Debra Spitler, Vice President, Mobile Access Solutions, HID Global
While payment was initially thought to be the “killer app” for Near Field Communications (NFC)-enabled smartphones, even more attractive may be the ability to open doors as part of the physical access control system (PACS). This is possible with standards-based smart card technology that is now portable to NFC mobile phones. Implemented within a trusted boundary, the NFC smartphone provides the platform for an extremely secure mobile identity environment, including a secure communications channel for transferring identity information between validated phones, their secure elements (SEs), and other secure media and devices. Trusted Service Managers (TSMs) will deliver and manage applets in these SEs, setting up the technical connections between the SE’s owner and the Service Provider (SP) who needs to access it. Meanwhile, industry partnerships are also being created that ensure digital keys applets can be embedded in NFC SIM cards, making it possible to use NFC smartphones for many applications that have typically resided on smart cards. While the easiest mobile access control model replicates existing card-based principles, future solutions will harness the smartphone’s power to significantly reduce costs. Smartphones can perform most of today’s card, reader, and server or panel tasks, including verifying a person’s identity with other relevant rules. As a result, readers (and locks) will no longer need significant intelligence or connectivity capabilities — they simply must interpret and obey an encrypted command. Users will be able to secure interior doors, filing cabinets and storage units where it previously has been prohibitively expensive to install a traditional wired access-control infrastructure.


Morrie S. Goldman, ECN Reader
For non-phone application, where users carry a passive, personalized NFC card and interact with readers, a wide variety of creative options are available. Again, payment systems are the big adapters, but NFC door locks and other access control devices and store loyalty cards are well established. As you move beyond these low hanging fruit applications, the direction of future applications is based more on marketing than engineering.

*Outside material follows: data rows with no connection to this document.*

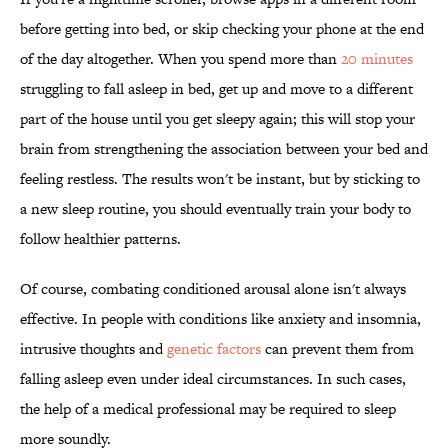
before getting into bed, or skip checking your phone at the end
of the day altogether. When you spend more than
20 minutes
struggling to fall asleep in bed, get up and move to a different
part of the house until you get sleepy again; this will stop your
brain from strengthening the association between your bed and
feeling restless. The results won't be instant, but by sticking to
a new sleep routine, you should eventually train your body to
follow healthier patterns.
Of course, combating conditioned arousal alone isn't always
effective. In people with conditions like anxiety and insomnia,
intrusive thoughts and
genetic factors
can prevent them from
falling asleep even under ideal circumstances. In such cases,
the help of a medical professional may be required to sleep
more soundly.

Anywhere that a stripe card or an RFID fob is used, NFC can make a case for utilization. Because NFC offers two-way communication options, the operator of the NFC-based system can compile significant amounts of analytics about its user base. Looking beyond transactional or lock & key applications, NFC can be used in promotional marketing programs, self-learning systems, attendance verification, even interactive toys. While NFC is not a new technology, companies and other organizations are starting to get excited about its possibilities and low cost.

Steve Heckman, ECN Reader
We already have issues with people placing devices over conventional strip card readers at ATMs to capture info, sometimes with mini web cams to also capture your PIN. Some have even modified gas pumps and placed readers inside. Somehow I think this is going to be way less secure, just for an extremely minor convenience (like pulling out a card was so difficult and slow). Maybe this is just a means to force the rest of us to pay rent on a handheld device (ie, smartphone), though the mobile telcos are doing that anyway. They brag about smart phone adoption when all they now offer is smartphones with data plans. (I know, as I am hanging on with a flip phone as long as possible). I am for technological progress, after all, I’m an engineer. However, I see this more as an idea looking for a problem to solve, when it will only introduce additional issues for a marginal benefit.